» WHAT TO DO
Go through the entries and write each one out again unchanged.

Stored data
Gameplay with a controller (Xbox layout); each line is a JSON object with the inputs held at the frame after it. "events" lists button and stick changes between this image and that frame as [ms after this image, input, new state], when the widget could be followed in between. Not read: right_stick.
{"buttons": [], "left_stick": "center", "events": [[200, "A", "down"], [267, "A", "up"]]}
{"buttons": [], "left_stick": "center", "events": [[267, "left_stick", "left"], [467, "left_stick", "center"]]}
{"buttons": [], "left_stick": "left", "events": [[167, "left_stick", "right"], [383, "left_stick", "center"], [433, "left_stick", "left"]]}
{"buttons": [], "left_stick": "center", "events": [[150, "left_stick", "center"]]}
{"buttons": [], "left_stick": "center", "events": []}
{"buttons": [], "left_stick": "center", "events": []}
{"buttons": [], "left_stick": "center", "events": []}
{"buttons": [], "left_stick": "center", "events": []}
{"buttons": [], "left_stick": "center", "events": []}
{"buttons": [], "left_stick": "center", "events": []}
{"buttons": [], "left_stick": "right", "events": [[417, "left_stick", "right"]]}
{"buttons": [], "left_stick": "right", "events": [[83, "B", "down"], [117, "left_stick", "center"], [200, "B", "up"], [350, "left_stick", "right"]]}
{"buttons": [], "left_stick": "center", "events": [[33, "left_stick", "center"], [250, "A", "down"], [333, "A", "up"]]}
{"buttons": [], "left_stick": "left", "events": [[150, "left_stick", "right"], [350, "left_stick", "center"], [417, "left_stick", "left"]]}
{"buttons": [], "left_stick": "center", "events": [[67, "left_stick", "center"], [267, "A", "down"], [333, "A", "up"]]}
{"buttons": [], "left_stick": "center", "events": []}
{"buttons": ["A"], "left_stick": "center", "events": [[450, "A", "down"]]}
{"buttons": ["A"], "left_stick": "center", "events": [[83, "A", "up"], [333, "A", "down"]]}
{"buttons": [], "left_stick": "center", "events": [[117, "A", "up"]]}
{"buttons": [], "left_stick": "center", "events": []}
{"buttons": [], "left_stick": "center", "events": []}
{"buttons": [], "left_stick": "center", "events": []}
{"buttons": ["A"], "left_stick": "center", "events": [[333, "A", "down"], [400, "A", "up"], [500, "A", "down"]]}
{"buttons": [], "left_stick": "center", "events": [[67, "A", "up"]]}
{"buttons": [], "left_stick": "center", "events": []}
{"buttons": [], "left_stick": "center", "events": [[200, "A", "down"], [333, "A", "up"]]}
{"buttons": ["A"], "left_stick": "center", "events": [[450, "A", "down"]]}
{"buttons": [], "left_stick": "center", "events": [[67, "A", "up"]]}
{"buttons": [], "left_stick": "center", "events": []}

» TASK RESULT
Gameplay with a controller (Xbox layout); each line is a JSON object with the inputs held at the frame after it. "events" lists button and stick changes between this image and that frame as [ms after this image, input, new state], when the widget could be followed in between. Not read: right_stick.
{"buttons": [], "left_stick": "center", "events": [[200, "A", "down"], [267, "A", "up"]]}
{"buttons": [], "left_stick": "center", "events": [[267, "left_stick", "left"], [467, "left_stick", "center"]]}
{"buttons": [], "left_stick": "left", "events": [[167, "left_stick", "right"], [383, "left_stick", "center"], [433, "left_stick", "left"]]}
{"buttons": [], "left_stick": "center", "events": [[150, "left_stick", "center"]]}
{"buttons": [], "left_stick": "center", "events": []}
{"buttons": [], "left_stick": "center", "events": []}
{"buttons": [], "left_stick": "center", "events": []}
{"buttons": [], "left_stick": "center", "events": []}
{"buttons": [], "left_stick": "center", "events": []}
{"buttons": [], "left_stick": "center", "events": []}
{"buttons": [], "left_stick": "right", "events": [[417, "left_stick", "right"]]}
{"buttons": [], "left_stick": "right", "events": [[83, "B", "down"], [117, "left_stick", "center"], [200, "B", "up"], [350, "left_stick", "right"]]}
{"buttons": [], "left_stick": "center", "events": [[33, "left_stick", "center"], [250, "A", "down"], [333, "A", "up"]]}
{"buttons": [], "left_stick": "left", "events": [[150, "left_stick", "right"], [350, "left_stick", "center"], [417, "left_stick", "left"]]}
{"buttons": [], "left_stick": "center", "events": [[67, "left_stick", "center"], [267, "A", "down"], [333, "A", "up"]]}
{"buttons": [], "left_stick": "center", "events": []}
{"buttons": ["A"], "left_stick": "center", "events": [[450, "A", "down"]]}
{"buttons": ["A"], "left_stick": "center", "events": [[83, "A", "up"], [333, "A", "down"]]}
{"buttons": [], "left_stick": "center", "events": [[117, "A", "up"]]}
{"buttons": [], "left_stick": "center", "events": []}
{"buttons": [], "left_stick": "center", "events": []}
{"buttons": [], "left_stick": "center", "events": []}
{"buttons": ["A"], "left_stick": "center", "events": [[333, "A", "down"], [400, "A", "up"], [500, "A", "down"]]}
{"buttons": [], "left_stick": "center", "events": [[67, "A", "up"]]}
{"buttons": [], "left_stick": "center", "events": []}
{"buttons": [], "left_stick": "center", "events": [[200, "A", "down"], [333, "A", "up"]]}
{"buttons": ["A"], "left_stick": "center", "events": [[450, "A", "down"]]}
{"buttons": [], "left_stick": "center", "events": [[67, "A", "up"]]}
{"buttons": [], "left_stick": "center", "events": []}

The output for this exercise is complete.